- **Supplied data**
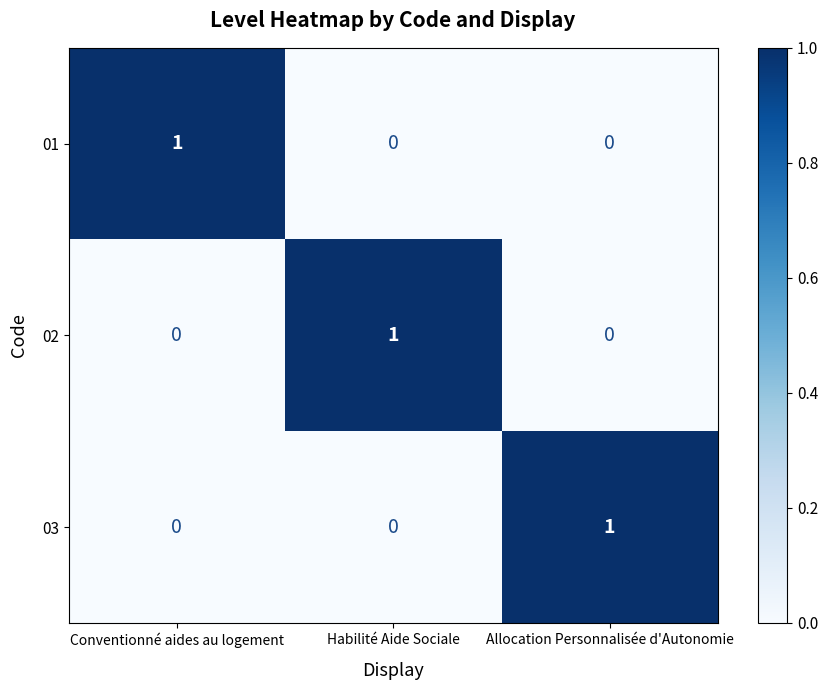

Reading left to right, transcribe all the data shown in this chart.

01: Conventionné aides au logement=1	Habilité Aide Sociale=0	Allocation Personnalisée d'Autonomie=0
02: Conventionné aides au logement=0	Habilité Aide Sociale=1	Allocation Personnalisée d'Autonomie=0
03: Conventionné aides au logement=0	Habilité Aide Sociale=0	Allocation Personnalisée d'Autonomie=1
==
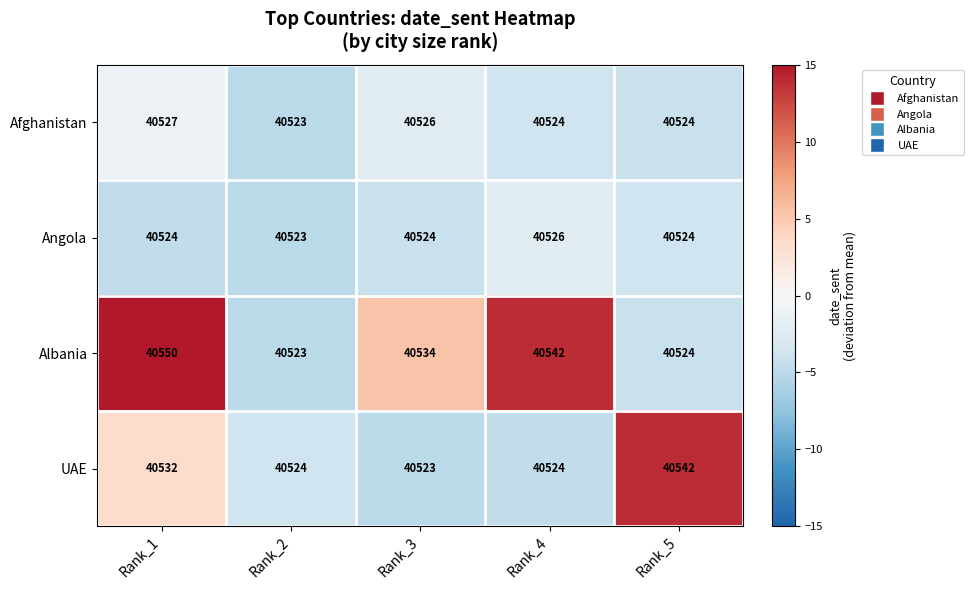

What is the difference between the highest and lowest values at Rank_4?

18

- **About this task**
Recast the lines in the items above as a numbered list, beginning with the line that contains "01: Conventionné aides" and continuing through the line that contains "03: Conventionné aides", both included. Leave out any blank lines.

- **Answer section**
1. 01: Conventionné aides au logement=1	Habilité Aide Sociale=0	Allocation Personnalisée d'Autonomie=0
2. 02: Conventionné aides au logement=0	Habilité Aide Sociale=1	Allocation Personnalisée d'Autonomie=0
3. 03: Conventionné aides au logement=0	Habilité Aide Sociale=0	Allocation Personnalisée d'Autonomie=1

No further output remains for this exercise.